TASK STATEMENT:
Where does the word "ceph" appear in the entries below? Copy each line that holds it.

*** THE DATA Section Begins ***

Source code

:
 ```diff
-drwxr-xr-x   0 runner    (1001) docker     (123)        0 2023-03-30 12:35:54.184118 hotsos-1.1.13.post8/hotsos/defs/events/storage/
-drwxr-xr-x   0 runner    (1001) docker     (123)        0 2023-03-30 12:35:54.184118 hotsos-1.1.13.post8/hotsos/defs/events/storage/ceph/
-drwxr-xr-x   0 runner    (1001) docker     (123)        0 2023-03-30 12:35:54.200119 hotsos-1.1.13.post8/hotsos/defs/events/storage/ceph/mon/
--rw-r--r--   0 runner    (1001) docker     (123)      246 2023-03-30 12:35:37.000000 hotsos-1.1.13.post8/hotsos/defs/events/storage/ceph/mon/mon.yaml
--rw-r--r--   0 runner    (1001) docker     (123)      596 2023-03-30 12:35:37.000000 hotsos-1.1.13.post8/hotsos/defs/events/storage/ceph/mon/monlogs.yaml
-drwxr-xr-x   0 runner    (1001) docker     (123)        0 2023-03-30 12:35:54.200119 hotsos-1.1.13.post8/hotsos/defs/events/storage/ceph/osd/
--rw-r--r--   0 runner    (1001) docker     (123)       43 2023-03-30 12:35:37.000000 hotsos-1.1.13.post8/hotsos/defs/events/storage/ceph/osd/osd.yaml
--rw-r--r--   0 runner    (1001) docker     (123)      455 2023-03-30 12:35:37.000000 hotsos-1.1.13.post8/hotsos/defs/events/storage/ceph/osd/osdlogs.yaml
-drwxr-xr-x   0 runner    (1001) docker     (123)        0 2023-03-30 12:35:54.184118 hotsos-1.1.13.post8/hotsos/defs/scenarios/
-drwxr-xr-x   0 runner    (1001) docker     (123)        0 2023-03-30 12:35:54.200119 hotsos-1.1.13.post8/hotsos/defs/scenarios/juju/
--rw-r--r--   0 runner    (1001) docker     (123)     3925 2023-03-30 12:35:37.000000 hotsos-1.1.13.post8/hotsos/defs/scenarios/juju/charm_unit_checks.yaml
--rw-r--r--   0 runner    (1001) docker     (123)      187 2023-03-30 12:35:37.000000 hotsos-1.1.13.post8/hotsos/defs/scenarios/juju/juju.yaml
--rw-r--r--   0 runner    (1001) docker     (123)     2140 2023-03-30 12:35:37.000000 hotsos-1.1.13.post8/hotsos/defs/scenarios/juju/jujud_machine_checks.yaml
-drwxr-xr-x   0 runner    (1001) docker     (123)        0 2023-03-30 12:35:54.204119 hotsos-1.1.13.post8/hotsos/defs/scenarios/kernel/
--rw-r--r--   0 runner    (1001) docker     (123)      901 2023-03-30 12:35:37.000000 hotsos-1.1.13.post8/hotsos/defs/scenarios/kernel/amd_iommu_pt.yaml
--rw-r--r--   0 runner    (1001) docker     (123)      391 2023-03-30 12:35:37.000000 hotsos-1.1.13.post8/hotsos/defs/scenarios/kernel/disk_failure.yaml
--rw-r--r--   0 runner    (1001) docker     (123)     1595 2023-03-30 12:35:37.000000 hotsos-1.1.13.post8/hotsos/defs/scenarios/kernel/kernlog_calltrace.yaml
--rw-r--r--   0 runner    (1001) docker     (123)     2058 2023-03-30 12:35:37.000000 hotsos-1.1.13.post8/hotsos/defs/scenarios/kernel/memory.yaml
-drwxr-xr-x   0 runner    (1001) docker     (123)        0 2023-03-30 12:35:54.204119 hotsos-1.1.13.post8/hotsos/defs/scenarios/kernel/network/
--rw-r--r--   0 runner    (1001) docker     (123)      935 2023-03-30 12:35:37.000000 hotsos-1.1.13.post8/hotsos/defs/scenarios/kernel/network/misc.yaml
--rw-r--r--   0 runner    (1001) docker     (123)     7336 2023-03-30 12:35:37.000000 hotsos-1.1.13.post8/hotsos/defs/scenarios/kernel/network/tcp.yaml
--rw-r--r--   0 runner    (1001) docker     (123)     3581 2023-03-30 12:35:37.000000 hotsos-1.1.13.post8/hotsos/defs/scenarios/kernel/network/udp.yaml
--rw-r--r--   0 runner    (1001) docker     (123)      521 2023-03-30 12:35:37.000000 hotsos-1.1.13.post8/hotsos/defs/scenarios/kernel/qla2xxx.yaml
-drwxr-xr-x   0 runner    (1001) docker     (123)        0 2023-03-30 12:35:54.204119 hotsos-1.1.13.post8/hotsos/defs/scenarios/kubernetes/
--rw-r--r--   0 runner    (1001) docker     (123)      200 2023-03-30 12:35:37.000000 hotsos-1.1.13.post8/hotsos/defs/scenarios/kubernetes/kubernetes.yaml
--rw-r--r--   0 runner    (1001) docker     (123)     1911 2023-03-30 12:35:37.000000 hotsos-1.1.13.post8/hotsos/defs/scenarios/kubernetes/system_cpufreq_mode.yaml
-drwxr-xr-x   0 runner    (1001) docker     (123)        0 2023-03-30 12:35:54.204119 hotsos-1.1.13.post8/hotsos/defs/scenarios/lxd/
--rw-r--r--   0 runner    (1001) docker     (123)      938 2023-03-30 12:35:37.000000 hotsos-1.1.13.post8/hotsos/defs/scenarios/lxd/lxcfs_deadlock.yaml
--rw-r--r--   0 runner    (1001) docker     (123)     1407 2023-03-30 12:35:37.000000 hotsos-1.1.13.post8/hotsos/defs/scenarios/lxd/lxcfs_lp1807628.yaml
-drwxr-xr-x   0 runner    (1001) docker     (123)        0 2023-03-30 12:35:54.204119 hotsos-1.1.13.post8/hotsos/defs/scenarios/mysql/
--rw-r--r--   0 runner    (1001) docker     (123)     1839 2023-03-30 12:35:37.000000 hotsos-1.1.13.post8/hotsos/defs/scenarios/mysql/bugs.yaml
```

*** THE DATA Section Ends ***

TASK SOLUTION:
-drwxr-xr-x   0 runner    (1001) docker     (123)        0 2023-03-30 12:35:54.184118 hotsos-1.1.13.post8/hotsos/defs/events/storage/ceph/
-drwxr-xr-x   0 runner    (1001) docker     (123)        0 2023-03-30 12:35:54.200119 hotsos-1.1.13.post8/hotsos/defs/events/storage/ceph/mon/
--rw-r--r--   0 runner    (1001) docker     (123)      246 2023-03-30 12:35:37.000000 hotsos-1.1.13.post8/hotsos/defs/events/storage/ceph/mon/mon.yaml
--rw-r--r--   0 runner    (1001) docker     (123)      596 2023-03-30 12:35:37.000000 hotsos-1.1.13.post8/hotsos/defs/events/storage/ceph/mon/monlogs.yaml
-drwxr-xr-x   0 runner    (1001) docker     (123)        0 2023-03-30 12:35:54.200119 hotsos-1.1.13.post8/hotsos/defs/events/storage/ceph/osd/
--rw-r--r--   0 runner    (1001) docker     (123)       43 2023-03-30 12:35:37.000000 hotsos-1.1.13.post8/hotsos/defs/events/storage/ceph/osd/osd.yaml
--rw-r--r--   0 runner    (1001) docker     (123)      455 2023-03-30 12:35:37.000000 hotsos-1.1.13.post8/hotsos/defs/events/storage/ceph/osd/osdlogs.yaml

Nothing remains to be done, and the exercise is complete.